### Task requirements
Extract each line in the items below that contains the string "Garcia", copying every such line in full.

### Stored items
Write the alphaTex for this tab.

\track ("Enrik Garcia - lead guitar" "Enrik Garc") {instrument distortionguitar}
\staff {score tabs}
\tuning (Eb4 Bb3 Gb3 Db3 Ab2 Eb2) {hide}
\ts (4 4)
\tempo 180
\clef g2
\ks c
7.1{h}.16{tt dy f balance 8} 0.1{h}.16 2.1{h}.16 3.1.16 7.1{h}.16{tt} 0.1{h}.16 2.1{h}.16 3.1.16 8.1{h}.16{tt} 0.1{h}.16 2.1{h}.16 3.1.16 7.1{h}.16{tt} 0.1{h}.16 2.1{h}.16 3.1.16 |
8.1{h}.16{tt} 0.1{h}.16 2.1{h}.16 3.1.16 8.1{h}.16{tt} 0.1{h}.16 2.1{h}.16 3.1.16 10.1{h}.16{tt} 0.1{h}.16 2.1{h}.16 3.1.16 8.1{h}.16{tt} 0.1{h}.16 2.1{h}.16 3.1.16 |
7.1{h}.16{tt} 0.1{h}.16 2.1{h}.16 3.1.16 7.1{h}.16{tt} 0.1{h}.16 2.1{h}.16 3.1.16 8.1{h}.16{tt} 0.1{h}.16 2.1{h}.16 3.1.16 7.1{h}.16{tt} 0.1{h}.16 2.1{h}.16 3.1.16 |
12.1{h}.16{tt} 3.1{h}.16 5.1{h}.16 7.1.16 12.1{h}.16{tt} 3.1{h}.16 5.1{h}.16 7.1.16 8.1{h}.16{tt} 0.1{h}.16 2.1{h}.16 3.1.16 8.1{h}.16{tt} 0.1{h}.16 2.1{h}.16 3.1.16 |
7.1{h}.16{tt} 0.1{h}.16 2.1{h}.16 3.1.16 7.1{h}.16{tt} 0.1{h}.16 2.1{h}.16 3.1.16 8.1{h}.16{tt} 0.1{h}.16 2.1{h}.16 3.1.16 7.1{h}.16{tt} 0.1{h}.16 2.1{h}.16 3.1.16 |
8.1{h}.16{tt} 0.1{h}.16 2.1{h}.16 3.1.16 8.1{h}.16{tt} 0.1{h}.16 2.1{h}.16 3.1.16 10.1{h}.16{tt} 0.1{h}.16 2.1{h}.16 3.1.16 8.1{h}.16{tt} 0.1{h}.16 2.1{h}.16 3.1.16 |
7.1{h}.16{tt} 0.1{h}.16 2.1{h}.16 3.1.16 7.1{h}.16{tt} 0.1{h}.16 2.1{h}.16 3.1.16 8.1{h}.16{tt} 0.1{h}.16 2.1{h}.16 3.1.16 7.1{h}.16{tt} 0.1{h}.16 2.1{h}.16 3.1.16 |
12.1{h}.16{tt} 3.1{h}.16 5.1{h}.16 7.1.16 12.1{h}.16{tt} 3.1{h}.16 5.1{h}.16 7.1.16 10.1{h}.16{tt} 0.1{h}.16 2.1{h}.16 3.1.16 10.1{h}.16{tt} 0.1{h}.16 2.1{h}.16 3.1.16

### Written solution
\track ("Enrik Garcia - lead guitar" "Enrik Garc") {instrument distortionguitar}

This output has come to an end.